When a second chance is worth it
The ability to forgive is an important element of relationships. It is easier to cope with a crisis if you do not accumulate resentment, do not remember guilt and remain detached from the past. In such situations, you can and should work with mistakes.
Every person has one mistake. People are not perfect, and everyone can stumble, break and do the wrong thing. Once this has happened, he can be forgiven. However, people understand that they are wrong and sincerely hope that they will not do this again.
If partners realize that they are in the wrong, they tend to change and control their language and behavior in order to save the relationship.
- One head — one life.
Mikhail Labkovsky — should you give a second chance to a relationship?
Families, business, children and mortgaged apartments are legitimate reasons for working on yourself, as well as baggage that simply does not allow you to interrupt the connection. When people have many common ties, they have more responsibility than those who have only romantic ties. Family is like a business. It is easier to correct shortcomings and analyze errors than to discover new ones.
When a relationship shouldn”t be given a second chance
A second chance helps fix relationships about 50% of the time. However, one cannot but agree that when the second flows into the third, fifth or tenth, such relationships are doomed to failure. One or both partners do not want to work on turning to themselves.

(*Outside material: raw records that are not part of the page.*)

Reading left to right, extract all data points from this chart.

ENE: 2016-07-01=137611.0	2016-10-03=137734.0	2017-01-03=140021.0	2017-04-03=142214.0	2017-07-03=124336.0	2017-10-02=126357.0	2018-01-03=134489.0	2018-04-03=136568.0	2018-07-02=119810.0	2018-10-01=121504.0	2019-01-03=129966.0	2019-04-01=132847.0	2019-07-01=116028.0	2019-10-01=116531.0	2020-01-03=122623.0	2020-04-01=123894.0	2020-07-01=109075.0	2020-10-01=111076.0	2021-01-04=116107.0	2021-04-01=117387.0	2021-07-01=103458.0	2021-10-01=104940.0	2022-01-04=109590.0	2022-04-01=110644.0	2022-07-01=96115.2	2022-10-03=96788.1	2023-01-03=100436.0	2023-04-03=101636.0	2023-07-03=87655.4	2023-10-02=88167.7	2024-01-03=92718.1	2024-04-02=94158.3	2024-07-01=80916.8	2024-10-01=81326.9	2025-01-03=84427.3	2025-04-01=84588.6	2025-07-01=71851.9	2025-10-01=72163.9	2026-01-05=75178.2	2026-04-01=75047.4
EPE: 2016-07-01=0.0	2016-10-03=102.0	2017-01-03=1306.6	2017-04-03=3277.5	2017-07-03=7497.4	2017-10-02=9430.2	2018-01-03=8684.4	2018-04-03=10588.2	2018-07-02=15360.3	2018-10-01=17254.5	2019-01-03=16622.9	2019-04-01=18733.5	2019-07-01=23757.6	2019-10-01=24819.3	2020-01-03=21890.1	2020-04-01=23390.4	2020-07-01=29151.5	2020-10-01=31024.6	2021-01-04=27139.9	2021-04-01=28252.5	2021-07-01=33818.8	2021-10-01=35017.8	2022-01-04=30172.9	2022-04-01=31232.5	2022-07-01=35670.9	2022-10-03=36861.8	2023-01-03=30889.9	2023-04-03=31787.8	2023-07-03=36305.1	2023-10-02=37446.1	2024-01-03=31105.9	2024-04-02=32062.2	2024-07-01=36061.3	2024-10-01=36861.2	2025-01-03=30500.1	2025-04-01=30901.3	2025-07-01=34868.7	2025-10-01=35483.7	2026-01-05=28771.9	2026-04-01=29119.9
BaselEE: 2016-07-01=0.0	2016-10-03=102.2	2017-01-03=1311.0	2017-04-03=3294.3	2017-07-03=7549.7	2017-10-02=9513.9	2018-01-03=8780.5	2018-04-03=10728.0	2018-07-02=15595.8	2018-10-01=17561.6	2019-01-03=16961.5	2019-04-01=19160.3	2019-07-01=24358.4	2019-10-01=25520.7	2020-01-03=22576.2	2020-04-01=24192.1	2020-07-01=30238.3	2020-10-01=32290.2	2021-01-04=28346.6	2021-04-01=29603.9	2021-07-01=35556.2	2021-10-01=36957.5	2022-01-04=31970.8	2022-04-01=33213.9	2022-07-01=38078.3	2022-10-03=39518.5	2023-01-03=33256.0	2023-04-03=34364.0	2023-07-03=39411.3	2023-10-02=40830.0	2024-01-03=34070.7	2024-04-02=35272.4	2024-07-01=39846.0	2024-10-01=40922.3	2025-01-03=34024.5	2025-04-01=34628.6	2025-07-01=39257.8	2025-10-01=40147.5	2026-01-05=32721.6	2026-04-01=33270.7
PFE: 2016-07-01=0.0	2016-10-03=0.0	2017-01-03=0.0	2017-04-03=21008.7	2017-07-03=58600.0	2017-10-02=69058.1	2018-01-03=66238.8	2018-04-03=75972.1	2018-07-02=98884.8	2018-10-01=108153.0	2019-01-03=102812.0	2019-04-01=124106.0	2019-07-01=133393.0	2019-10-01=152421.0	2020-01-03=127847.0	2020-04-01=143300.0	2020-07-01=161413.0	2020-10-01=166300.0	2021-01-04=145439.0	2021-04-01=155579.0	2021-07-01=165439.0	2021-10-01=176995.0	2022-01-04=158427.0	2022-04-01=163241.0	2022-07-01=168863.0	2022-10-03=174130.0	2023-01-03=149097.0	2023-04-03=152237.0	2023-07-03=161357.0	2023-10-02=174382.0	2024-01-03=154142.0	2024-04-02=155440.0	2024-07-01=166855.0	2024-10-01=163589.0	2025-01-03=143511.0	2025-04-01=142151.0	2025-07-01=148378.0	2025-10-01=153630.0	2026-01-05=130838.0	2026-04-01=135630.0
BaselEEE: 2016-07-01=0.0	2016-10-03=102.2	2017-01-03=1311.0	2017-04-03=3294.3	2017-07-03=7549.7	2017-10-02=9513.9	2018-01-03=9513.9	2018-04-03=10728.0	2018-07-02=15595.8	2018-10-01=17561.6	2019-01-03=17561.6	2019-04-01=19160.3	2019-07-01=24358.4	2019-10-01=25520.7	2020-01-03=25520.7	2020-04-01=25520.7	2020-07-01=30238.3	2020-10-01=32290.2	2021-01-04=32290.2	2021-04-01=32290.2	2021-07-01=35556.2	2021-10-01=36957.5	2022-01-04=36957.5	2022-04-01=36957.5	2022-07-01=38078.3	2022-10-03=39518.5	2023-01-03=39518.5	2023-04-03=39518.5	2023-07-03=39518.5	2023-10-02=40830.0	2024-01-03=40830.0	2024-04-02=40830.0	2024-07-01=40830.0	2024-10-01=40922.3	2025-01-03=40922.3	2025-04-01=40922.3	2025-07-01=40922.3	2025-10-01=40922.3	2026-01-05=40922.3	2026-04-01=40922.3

Surprisingly, even people from the same country and cultural background may not understand each other. A trivial example: the wording that a person perceives as the perception of love can be perceived as a desire to separate. If people do not understand each other and do not find the cause of the crisis itself, the problem cannot be solved.
- Donkey.
These two are constantly working on their relationship. To maintain balance, you have to sacrifice something, change yourself or your point of view. One person is ready to give up personal gain for the sake of another, but a second chance will not help the second person.
- Disclaimer
If one of the partners does not understand that the responsibility for restoring the relationship lies with him, he treats her carelessly. For example, an alcoholic may be afraid that he will quit drinking, but if he does not treat his illness responsibly, he will undoubtedly find reasons for relapse.

Changing for someone else is very difficult. It is impossible to change another person. Therefore, if the connection does not justify itself, if the other half indicates a crisis up the sleeve, it is worth considering whether such a connection is necessary at all?